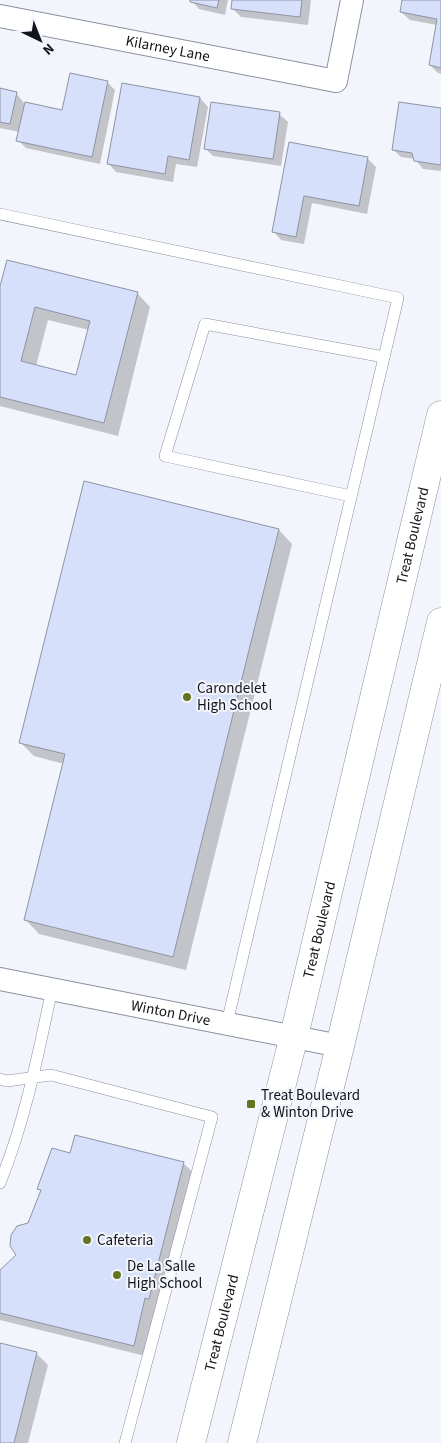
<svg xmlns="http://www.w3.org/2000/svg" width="441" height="1443" viewBox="0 0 441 1443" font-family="'Source Sans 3',sans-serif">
	<rect width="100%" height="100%" fill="#f3f5fc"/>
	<g fill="#0003" fill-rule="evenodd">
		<polygon points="191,0 228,0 225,15 199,9"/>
		<polygon points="234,0 311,0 308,25 241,17 233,9"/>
		<polygon points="404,0 441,0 441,74 438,73 430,65 437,25 410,20 401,12"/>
		<polygon points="107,82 115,90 100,164 26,148 18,140 20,132 0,128 0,90 16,93 24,103 63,111"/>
		<polygon points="200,98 208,107 197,167 176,164 173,182 116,172 108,163"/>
		<polygon points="441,109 441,171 423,169 415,159 401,157 393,149"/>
		<polygon points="279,114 288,122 281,166 213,156 205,148"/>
		<polygon points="290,144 368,159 376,167 367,214 312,203 304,244 281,240 273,231"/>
		<path d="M0 292 137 293 150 307 118 436 0 406ZM48 320 89 330 77 376 36 366Z"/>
		<polygon points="279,530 292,544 186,970 39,934 26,920 64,764 34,756 21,743"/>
		<polygon points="71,1154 183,1163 195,1174 145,1356 0,1320 0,1271 17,1255 41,1191 39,1188"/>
		<polygon points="0,1344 36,1353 48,1365 28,1443 0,1443"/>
	</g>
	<g fill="#d6e0fa" stroke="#8e94a4" fill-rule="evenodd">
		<polygon points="190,0 219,0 217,8 190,2"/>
		<polygon points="232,0 302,0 300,17 231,9"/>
		<polygon points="402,0 441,0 441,68 429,65 437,19 400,12"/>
		<polygon points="70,73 108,81 92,157 16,141 25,102 62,110"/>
		<polygon points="122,83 200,97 189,160 168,156 165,174 107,164"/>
		<polygon points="0,88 17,92 10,124 0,122"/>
		<polygon points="211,102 280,112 273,159 204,149"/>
		<polygon points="399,102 441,108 441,165 414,161 412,153 392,150"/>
		<polygon points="289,142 368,157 359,206 304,196 296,237 272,232"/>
		<path d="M7 260 138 292 104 423 0 397V286ZM35 307 90 321 76 375 21 361Z"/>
		<polygon points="84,481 279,529 173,957 24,920 65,754 19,743"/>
		<polygon points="75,1135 184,1162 149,1299 145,1298 134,1346 0,1313 0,1270 16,1255 10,1246 11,1235 17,1226 28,1223 41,1190 37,1189 52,1148 70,1153"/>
		<polygon points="0,1343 37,1352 14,1443 0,1443"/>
	</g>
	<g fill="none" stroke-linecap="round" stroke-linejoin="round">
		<defs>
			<g id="service">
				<polyline points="0,214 398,298 227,1023"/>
				<polyline points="351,496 165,456 205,324 384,357"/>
				<polyline points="0,1079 7,1081 51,1075 212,1117 125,1443"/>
				<path d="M0 1183C25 1121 38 1055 52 989"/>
			</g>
			<g id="minor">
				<path id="s1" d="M0 16 336 81 352 0"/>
				<path id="s2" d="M0 979 340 1046"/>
			</g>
			<g id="secondary">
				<path id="s3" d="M191 1443 294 1036 441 415"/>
				<polyline points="242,1443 340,1046 441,622"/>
			</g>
		</defs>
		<use href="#service" stroke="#8a90a0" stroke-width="12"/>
		<use href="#minor" stroke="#8a90a0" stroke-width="24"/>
		<use href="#secondary" stroke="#8a90a0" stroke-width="29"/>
		<use href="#service" stroke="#fff" stroke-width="11"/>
		<use href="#minor" stroke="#fff" stroke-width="22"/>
		<use href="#secondary" stroke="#fff" stroke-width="28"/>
	</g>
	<g fill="#637421" stroke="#f3f5fc" stroke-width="2">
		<circle cx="187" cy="697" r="5"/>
		<rect x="246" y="1099" width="10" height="10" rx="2.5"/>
		<circle cx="87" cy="1240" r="5"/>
		<circle cx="117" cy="1275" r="5"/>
	</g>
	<g text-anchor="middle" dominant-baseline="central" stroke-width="4" stroke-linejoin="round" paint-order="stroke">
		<g font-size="15" fill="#12141a" stroke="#f3f5fc">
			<text stroke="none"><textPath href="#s1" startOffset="171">Kilarney Lane</textPath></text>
			<text stroke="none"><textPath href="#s3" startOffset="934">Treat Boulevard</textPath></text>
			<text stroke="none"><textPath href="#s3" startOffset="529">Treat Boulevard</textPath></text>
			<text stroke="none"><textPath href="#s2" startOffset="174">Winton Drive</textPath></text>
			<text stroke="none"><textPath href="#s3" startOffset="124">Treat Boulevard</textPath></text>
		</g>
		<g font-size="15" fill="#12141a" stroke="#f3f5fc" text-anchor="start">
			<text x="197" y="688">Carondelet<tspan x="197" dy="17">High School</tspan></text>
			<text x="261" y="1095">Treat Boulevard<tspan x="261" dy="17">&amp; Winton Drive</tspan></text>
			<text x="97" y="1240">Cafeteria</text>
			<text x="127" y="1266">De La Salle<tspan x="127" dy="17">High School</tspan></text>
		</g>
	</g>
	<g transform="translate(40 40) rotate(137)" stroke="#f3f5fc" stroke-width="4" paint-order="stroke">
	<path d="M0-4L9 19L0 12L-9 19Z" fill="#12141a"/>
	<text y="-8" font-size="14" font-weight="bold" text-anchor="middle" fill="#12141a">N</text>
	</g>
</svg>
━━━
_ACTIVITY_
The pictures in the data should be omitted, and every remaining line set down exactly.

_EXPECTED ANSWER_
<svg xmlns="http://www.w3.org/2000/svg" width="441" height="1443" viewBox="0 0 441 1443" font-family="'Source Sans 3',sans-serif">
	<rect width="100%" height="100%" fill="#f3f5fc"/>
	<g fill="#0003" fill-rule="evenodd">
		<polygon points="191,0 228,0 225,15 199,9"/>
		<polygon points="234,0 311,0 308,25 241,17 233,9"/>
		<polygon points="404,0 441,0 441,74 438,73 430,65 437,25 410,20 401,12"/>
		<polygon points="107,82 115,90 100,164 26,148 18,140 20,132 0,128 0,90 16,93 24,103 63,111"/>
		<polygon points="200,98 208,107 197,167 176,164 173,182 116,172 108,163"/>
		<polygon points="441,109 441,171 423,169 415,159 401,157 393,149"/>
		<polygon points="279,114 288,122 281,166 213,156 205,148"/>
		<polygon points="290,144 368,159 376,167 367,214 312,203 304,244 281,240 273,231"/>
		<path d="M0 292 137 293 150 307 118 436 0 406ZM48 320 89 330 77 376 36 366Z"/>
		<polygon points="279,530 292,544 186,970 39,934 26,920 64,764 34,756 21,743"/>
		<polygon points="71,1154 183,1163 195,1174 145,1356 0,1320 0,1271 17,1255 41,1191 39,1188"/>
		<polygon points="0,1344 36,1353 48,1365 28,1443 0,1443"/>
	</g>
	<g fill="#d6e0fa" stroke="#8e94a4" fill-rule="evenodd">
		<polygon points="190,0 219,0 217,8 190,2"/>
		<polygon points="232,0 302,0 300,17 231,9"/>
		<polygon points="402,0 441,0 441,68 429,65 437,19 400,12"/>
		<polygon points="70,73 108,81 92,157 16,141 25,102 62,110"/>
		<polygon points="122,83 200,97 189,160 168,156 165,174 107,164"/>
		<polygon points="0,88 17,92 10,124 0,122"/>
		<polygon points="211,102 280,112 273,159 204,149"/>
		<polygon points="399,102 441,108 441,165 414,161 412,153 392,150"/>
		<polygon points="289,142 368,157 359,206 304,196 296,237 272,232"/>
		<path d="M7 260 138 292 104 423 0 397V286ZM35 307 90 321 76 375 21 361Z"/>
		<polygon points="84,481 279,529 173,957 24,920 65,754 19,743"/>
		<polygon points="75,1135 184,1162 149,1299 145,1298 134,1346 0,1313 0,1270 16,1255 10,1246 11,1235 17,1226 28,1223 41,1190 37,1189 52,1148 70,1153"/>
		<polygon points="0,1343 37,1352 14,1443 0,1443"/>
	</g>
	<g fill="none" stroke-linecap="round" stroke-linejoin="round">
		<defs>
			<g id="service">
				<polyline points="0,214 398,298 227,1023"/>
				<polyline points="351,496 165,456 205,324 384,357"/>
				<polyline points="0,1079 7,1081 51,1075 212,1117 125,1443"/>
				<path d="M0 1183C25 1121 38 1055 52 989"/>
			</g>
			<g id="minor">
				<path id="s1" d="M0 16 336 81 352 0"/>
				<path id="s2" d="M0 979 340 1046"/>
			</g>
			<g id="secondary">
				<path id="s3" d="M191 1443 294 1036 441 415"/>
				<polyline points="242,1443 340,1046 441,622"/>
			</g>
		</defs>
		<use href="#service" stroke="#8a90a0" stroke-width="12"/>
		<use href="#minor" stroke="#8a90a0" stroke-width="24"/>
		<use href="#secondary" stroke="#8a90a0" stroke-width="29"/>
		<use href="#service" stroke="#fff" stroke-width="11"/>
		<use href="#minor" stroke="#fff" stroke-width="22"/>
		<use href="#secondary" stroke="#fff" stroke-width="28"/>
	</g>
	<g fill="#637421" stroke="#f3f5fc" stroke-width="2">
		<circle cx="187" cy="697" r="5"/>
		<rect x="246" y="1099" width="10" height="10" rx="2.5"/>
		<circle cx="87" cy="1240" r="5"/>
		<circle cx="117" cy="1275" r="5"/>
	</g>
	<g text-anchor="middle" dominant-baseline="central" stroke-width="4" stroke-linejoin="round" paint-order="stroke">
		<g font-size="15" fill="#12141a" stroke="#f3f5fc">
			<text stroke="none"><textPath href="#s1" startOffset="171">Kilarney Lane</textPath></text>
			<text stroke="none"><textPath href="#s3" startOffset="934">Treat Boulevard</textPath></text>
			<text stroke="none"><textPath href="#s3" startOffset="529">Treat Boulevard</textPath></text>
			<text stroke="none"><textPath href="#s2" startOffset="174">Winton Drive</textPath></text>
			<text stroke="none"><textPath href="#s3" startOffset="124">Treat Boulevard</textPath></text>
		</g>
		<g font-size="15" fill="#12141a" stroke="#f3f5fc" text-anchor="start">
			<text x="197" y="688">Carondelet<tspan x="197" dy="17">High School</tspan></text>
			<text x="261" y="1095">Treat Boulevard<tspan x="261" dy="17">&amp; Winton Drive</tspan></text>
			<text x="97" y="1240">Cafeteria</text>
			<text x="127" y="1266">De La Salle<tspan x="127" dy="17">High School</tspan></text>
		</g>
	</g>
	<g transform="translate(40 40) rotate(137)" stroke="#f3f5fc" stroke-width="4" paint-order="stroke">
	<path d="M0-4L9 19L0 12L-9 19Z" fill="#12141a"/>
	<text y="-8" font-size="14" font-weight="bold" text-anchor="middle" fill="#12141a">N</text>
	</g>
</svg>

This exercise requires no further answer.